Work request
Count, in the entries below, the lines in which "Extraccion" occurs. Give the number, nothing more.

Supplied records
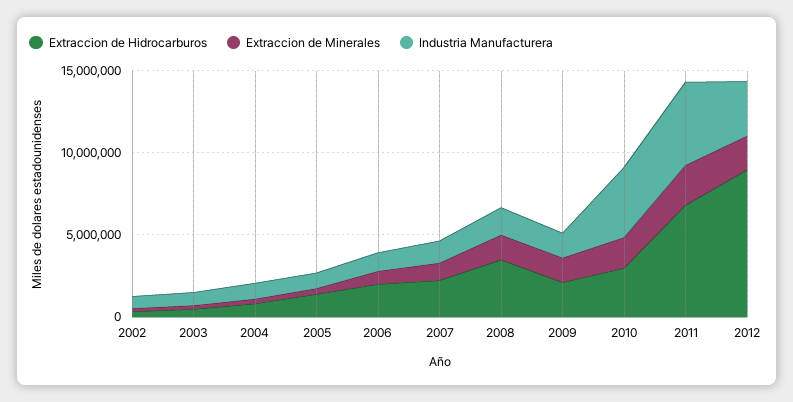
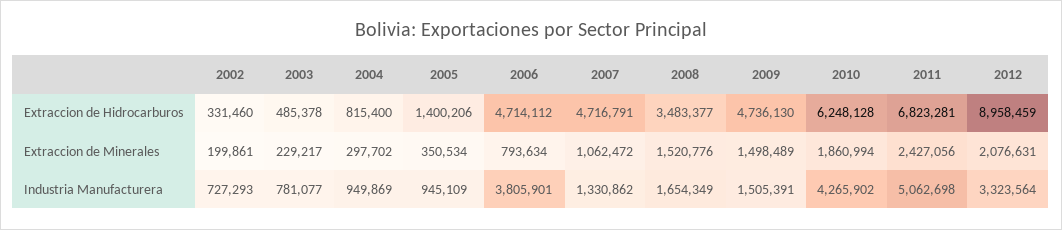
  {
    "Extraccion de Hidrocarburos": {
      "2002": 331460,
      "2003": 485378,
      "2004": 815400,
      "2005": 1400206,
-     "2006": 2000000,
+     "2006": 4714112,
-     "2007": 2000000,
+     "2007": 4716791,
      "2008": 3483377,
-     "2009": 2000000,
+     "2009": 4736130,
-     "2010": 3000000,
+     "2010": 6248128,
      "2011": 6823281,
      "2012": 8958459
    },
    "Extraccion de Minerales": {
      "2002": 199861,
      "2003": 229217,
      "2004": 297702,
      "2005": 350534,
      "2006": 793634,
      "2007": 1062472,
      "2008": 1520776,
      "2009": 1498489,
      "2010": 1860994,
      "2011": 2427056,
      "2012": 2076631
    },
    "Industria Manufacturera": {
      "2002": 727293,
      "2003": 781077,
      "2004": 949869,
      "2005": 945109,
-     "2006": 1000000,
+     "2006": 3805901,
      "2007": 1330862,
      "2008": 1654349,
      "2009": 1505391,
      "2010": 4265902,
      "2011": 5062698,
      "2012": 3323564
    }
  }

Response
2